══ Passage ══
Their passport is a completely irrelevant document as far as their skills are concerned.
Compete on skills, not birthrights.
You seem in need of a clue...
Patents grant an exclusive right to exploit an invention, in exchange for the publication of the way it works. What expires about RSA in two weeks is that exclusive right, not any form of secrecy.
So "public" is used in two ways here: the way RSA works always has been public. The right to use it hasn't been, but will now become, public.
Sure DVDs suck. 99% of movies suck, anyway.
But that's hardly the point, is it? The point is that a successful suppression of DeCSS by the MPAA sets a couple of very nasty precedents. It is a duty we all owe to the internet to fight the MPAA on this.
I've got no DVD player. I don't want one. I don't want to use DeCSS. But I need to have the right to use it. That's why I mirror DeCSS.
It does have limitations like you say, but for a lot of small businesses it works fine.
Well, I have to use it at home too, because dialup-ISPs only give you 1 address.
Faced with that, it is a clever hack, and it works OK even if you don't use Cisco (I can't afford that, I just use Linux on an old '486 :-), but it still sucks if you want to do anything 'unexpected'.
I just think that using NAT as an argument for saying that IPv4 is still OK, and, by the way, it gives you security, is wrong. It doesn't fly. NAT shouldn't be necessary, it's overhead and it breaks lots of stuff.
It is _not_ security by obscurity. As you said, there are things that the NAT boxes _can't_ do. That _is_ security - limitting the possibilities. It prevents any requests from being routed to your internal boxes.
That's not NAT, that's a firewall you're talking about. NAT is Network Address Translation - it substitutes IP-adresses n:m.
Doing that breaks a lot of stuff in previously unknown ways. That's not security.
NAT-boxen may well have some firewall functionality (like, in your example, allowing the admin to say that translation will only be one-way), but you can get that from a firewall, too.
You may also use NAT in a situation where external IP addresses aren't routable on your internal network - but again, that's not a property of NAT, you can do this in other ways.
There is no security NAT gives you that cannot be achieved in other, better, ways. Relying on your NAT software to break stuff is not very secure at all.
But, aside from all that, one thing that you keep hearing in the "NAT adds security"-talk is that it hides details of your network from the outside world because no-one will know your IP addresses. Now that *is* security by obscurity.
═══
══ Extracted material ══
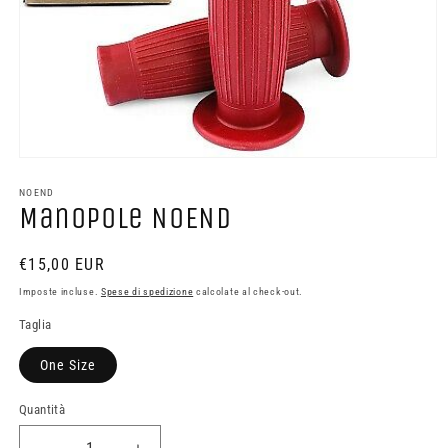
Apri
contenuti
multimediali
NOEND
Manopole NOEND
1
in
finestra
modale
Prezzo
€15,00 EUR
di
Imposte incluse.
Spese di spedizione
calcolate al check-out.
listino
Taglia
One Size
Quantità
Quantità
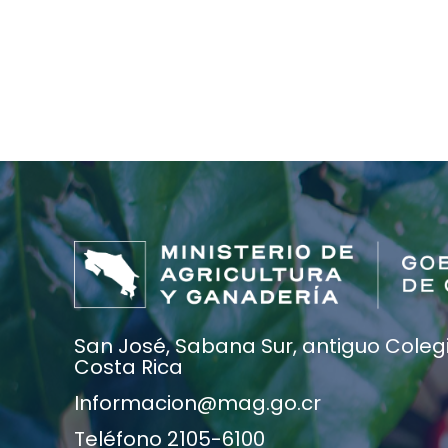
San José, Sabana Sur, antiguo Colegio
Costa Rica
Informacion@mag.go.cr
Teléfono 2105-6100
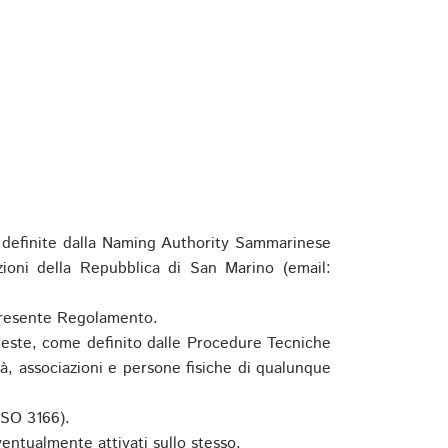
definite dalla Naming Authority Sammarinese
zioni della Repubblica di San Marino (email:
l presente Regolamento.
hieste, come definito dalle Procedure Tecniche
à, associazioni e persone fisiche di qualunque
ISO 3166).
entualmente attivati sullo stesso.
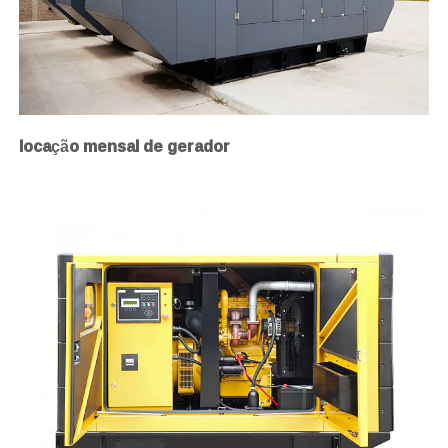
locação mensal de gerador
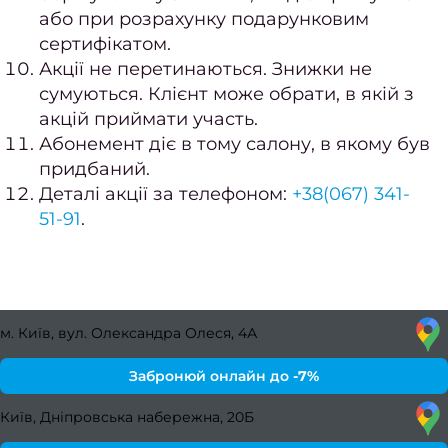
боро
або при розрахунку подарунковим
сертифікатом.
Лікув
Акції не перетинаються. Знижки не
врос
сумуються. Клієнт може обрати, в якій з
акцій приймати участь.
Фарб
Абонемент діє в тому салону, в якому був
в
придбаний.
Деталі акції за телефоном:
+38(067) 341-
Консу
51-91
.
фарб
Вс
фарб
м. Київ, вул. Олександра Олеся, 4А
Чо
фарб
Забронюй онлайн до
-7%
в
Київ, Дніпровська набережна, 20Б
Фарб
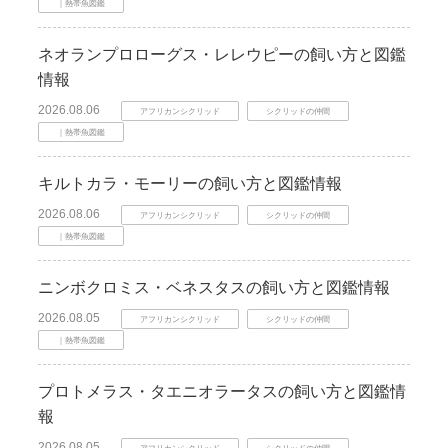
｜熱帯魚図鑑
ネオランプロローグス・レレウピーの飼い方と図鑑
情報
2026.08.06
アフリカンシクリッド
シクリッドの仲間
｜熱帯魚図鑑
キルトカラ・モーリーの飼い方と図鑑情報
2026.08.06
アフリカンシクリッド
シクリッドの仲間
｜熱帯魚図鑑
ニンボクロミス・ベネスタスの飼い方と図鑑情報
2026.08.05
アフリカンシクリッド
シクリッドの仲間
｜熱帯魚図鑑
プロトメラス・タエニオラータスの飼い方と図鑑情
報
2026.08.05
アフリカンシクリッド
シクリッドの仲間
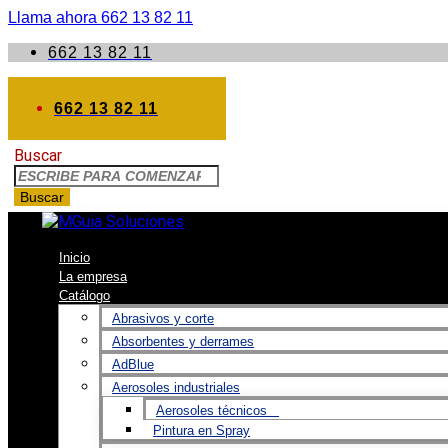
Llama ahora 662 13 82 11
662 13 82 11
662 13 82 11
Buscar
Buscar
Inicio
La empresa
Catálogo
Abrasivos y corte
Absorbentes y derrames
AdBlue
Aerosoles industriales
Aerosoles técnicos
Pintura en Spray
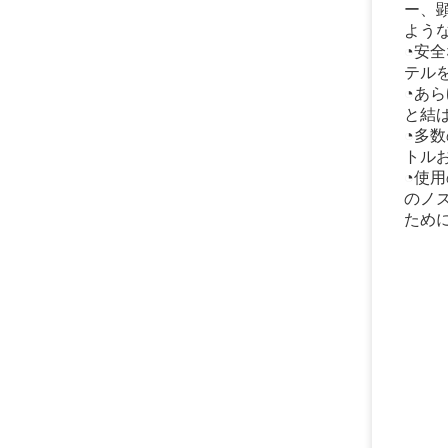
ー、顕
よう
◔安
テル
◔あ
と結
◔多
トル
◔使
のノズ
ため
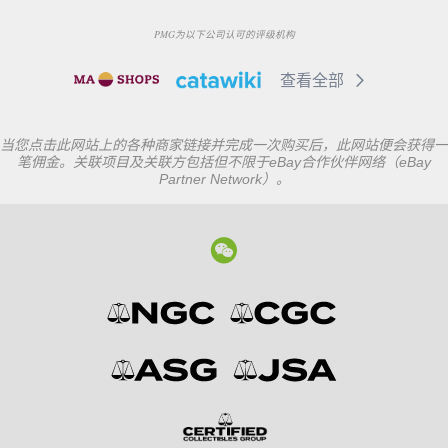
PMG为以下公司认可的评级机构
查看全部
当您点击此网站上的各种商家链接并完成一次购买后，此网站便会获得一
笔佣金。关联项目及关联方包括但不限于eBay合作伙伴网络（eBay
Partner Network）。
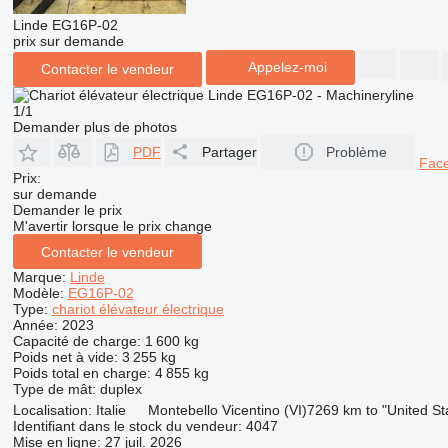
Linde EG16P-02
prix sur demande
Appelez-moi
Contacter le vendeur
1/1
Demander plus de photos
PDF
Partager
Problème
Fac
Prix:
sur demande
Demander le prix
M'avertir lorsque le prix change
Contacter le vendeur
Marque:
Linde
Modèle:
EG16P-02
Type:
chariot élévateur électrique
Année:
2023
Capacité de charge:
1 600 kg
Poids net à vide:
3 255 kg
Poids total en charge:
4 855 kg
Type de mât:
duplex
Localisation:
Italie
Montebello Vicentino (VI)
7269 km to "United S
Identifiant dans le stock du vendeur:
4047
Mise en ligne:
27 juil. 2026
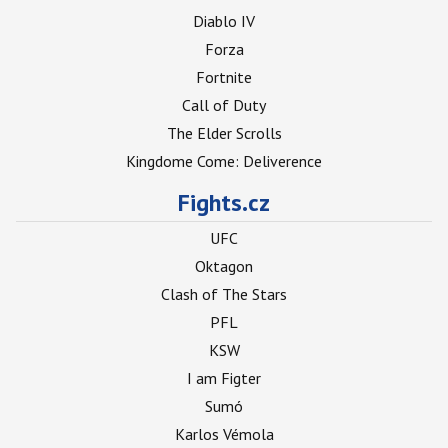
Diablo IV
Forza
Fortnite
Call of Duty
The Elder Scrolls
Kingdome Come: Deliverence
Fights.cz
UFC
Oktagon
Clash of The Stars
PFL
KSW
I am Figter
Sumó
Karlos Vémola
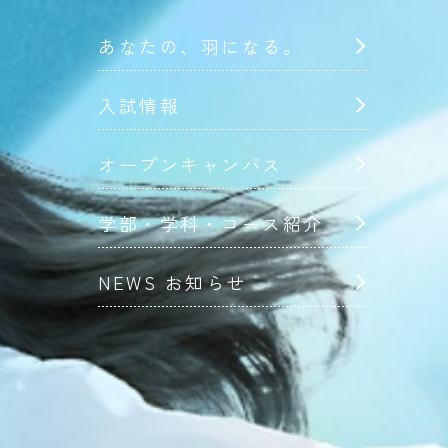
あなたの、羽になる。
入試情報
オープンキャンパス
学部・学科・コース紹介
NEWS お知らせ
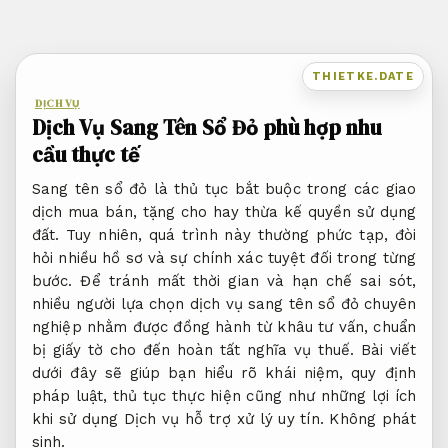
Bỏ
qua
nội
THIETKE.DATE
dung
DỊCH VỤ
Dịch Vụ Sang Tên Sổ Đỏ phù hợp nhu
cầu thực tế
Sang tên sổ đỏ là thủ tục bắt buộc trong các giao
dịch mua bán, tặng cho hay thừa kế quyền sử dụng
đất. Tuy nhiên, quá trình này thường phức tạp, đòi
hỏi nhiều hồ sơ và sự chính xác tuyệt đối trong từng
bước. Để tránh mất thời gian và hạn chế sai sót,
nhiều người lựa chọn dịch vụ sang tên sổ đỏ chuyên
nghiệp nhằm được đồng hành từ khâu tư vấn, chuẩn
bị giấy tờ cho đến hoàn tất nghĩa vụ thuế. Bài viết
dưới đây sẽ giúp bạn hiểu rõ khái niệm, quy định
pháp luật, thủ tục thực hiện cũng như những lợi ích
khi sử dụng Dịch vụ hỗ trợ xử lý uy tín.
Không phát
sinh.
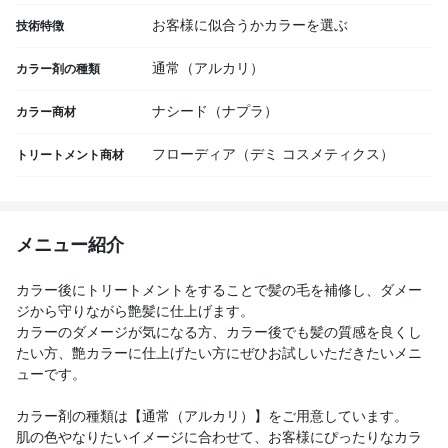
お客様に似合うかカラーを選ぶ
技術特徴
通常（アルカリ）
カラー剤の種類
ナシード（ナプラ）
カラー商材
フローディア（デミ コスメティクス）
トリートメント商材
メニュー紹介
カラー後にトリートメントをすることで髪の毛を補修し、ダメー
ジから守りながら艶髪に仕上げます。
カラーのダメージが気になる方、カラー後でも髪の質感を良くし
たい方、艶カラーに仕上げたい方にぜひお試しいただきたいメニ
ューです。
カラー剤の種類は【通常（アルカリ）】をご用意しています。
肌の色やなりたいイメージに合わせて、お客様にぴったりなカラ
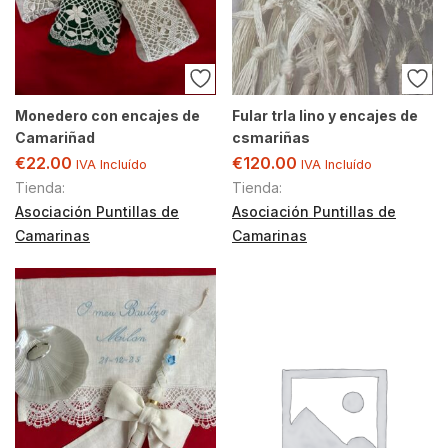
Monedero con encajes de
Fular trla lino y encajes de
Camariñad
csmariñas
€
22.00
€
120.00
IVA Incluído
IVA Incluído
Tienda:
Tienda:
Asociación Puntillas de
Asociación Puntillas de
Camarinas
Camarinas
═══
**Apply what you read**:
**a)** According to the forum comments, what expires about RSA in two weeks?
**b)** Based on the forum comments, why does the writer with no DVD player mirror DeCSS?
**c)** Continue the forum comments from the point where they stop.

**Activity answers**:
**a)** The exclusive right to exploit the invention expires, not any form of secrecy.

**b)** The writer holds that a successful suppression of DeCSS by the MPAA would set a couple of very nasty precedents. The writer has no wish to use DeCSS but needs the right to use it.

**c)**
Use NAT. Then you've got some sort of a "firewall" at the same time.
NOOOOOOOOOOOOOO!!!!! NO! NO! Please don't use NAT. It sucks! It sucks! Aaaaaarggggggh.
Sorry about that. Seriously, though: NAT is not a security measure. It can imply some firewall functionality because there are many things a NAT-box just can't do, but that doesn't make it any less "security by obscurity".
NAT has been causing me so many problems this last year. It's nothing more than a clever but nasty hack to keep IPv4 up and running. So is name-based virtual hosting, really.
We really need to move to IPv6 and be done with all this nonsense.
Well written piece, but I have 2 problems:
The two marketplace triumphs of open source, after all, are derivative rather than truly innovative.
A classic piece of FUD the author unfortunately hasn't managed to avoid. The standard reply would be to point to sendmail, for example.
My guess is that percentage-wise, free and non-free software have about the same amounts of truly innovative stuff.
There are many kinds of open-source licenses, but they all require contributors who modify an open-source program to make those improvements available to all members of the project.
Ouch! This is very wrong. BSD-style licenses qualify as open source, but they do not require modifications to be made available.
Actually, none of the open source licenses require exactly that "contributors who modify an open-source program make those improvements available": this requirement is only made by GPL-style ('viral') licenses only if and when the modifications are redistributed.